(Requirement):
How many of the lines in the data contain "wrist"? Give only the number.

(Material provided):
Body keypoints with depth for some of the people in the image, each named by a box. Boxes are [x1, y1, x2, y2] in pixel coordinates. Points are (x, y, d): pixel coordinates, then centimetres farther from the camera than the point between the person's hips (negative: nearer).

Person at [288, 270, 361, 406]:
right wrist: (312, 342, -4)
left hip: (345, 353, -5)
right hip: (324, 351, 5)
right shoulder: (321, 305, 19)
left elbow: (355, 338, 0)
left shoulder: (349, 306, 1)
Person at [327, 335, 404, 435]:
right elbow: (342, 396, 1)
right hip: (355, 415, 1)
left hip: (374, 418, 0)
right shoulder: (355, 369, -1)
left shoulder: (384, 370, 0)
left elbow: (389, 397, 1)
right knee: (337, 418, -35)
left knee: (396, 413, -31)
...
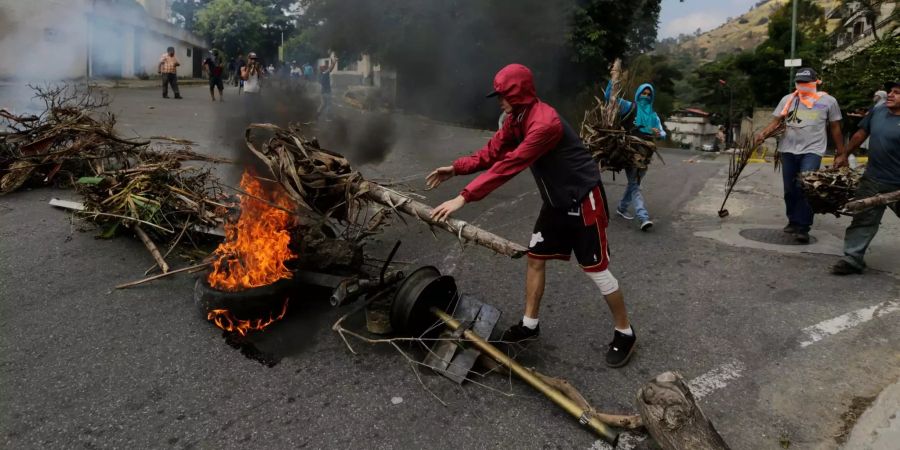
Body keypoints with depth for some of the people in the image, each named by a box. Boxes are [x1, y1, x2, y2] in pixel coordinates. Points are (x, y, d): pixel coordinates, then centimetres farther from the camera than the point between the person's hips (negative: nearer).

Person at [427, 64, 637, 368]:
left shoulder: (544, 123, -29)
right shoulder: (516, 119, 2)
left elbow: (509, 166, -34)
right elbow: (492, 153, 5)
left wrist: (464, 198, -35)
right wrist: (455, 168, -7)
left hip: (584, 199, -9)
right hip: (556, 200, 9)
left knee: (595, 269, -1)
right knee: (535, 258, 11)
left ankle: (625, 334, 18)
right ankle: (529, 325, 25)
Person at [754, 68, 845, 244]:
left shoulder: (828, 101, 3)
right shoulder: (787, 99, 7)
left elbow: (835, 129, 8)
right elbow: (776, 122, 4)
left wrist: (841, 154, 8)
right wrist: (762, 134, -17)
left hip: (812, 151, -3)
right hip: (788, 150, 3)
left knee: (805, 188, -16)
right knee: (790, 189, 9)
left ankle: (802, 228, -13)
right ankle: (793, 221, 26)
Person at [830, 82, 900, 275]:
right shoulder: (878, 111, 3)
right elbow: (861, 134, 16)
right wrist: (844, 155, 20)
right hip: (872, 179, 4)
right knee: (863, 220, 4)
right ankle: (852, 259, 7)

(Result below):
6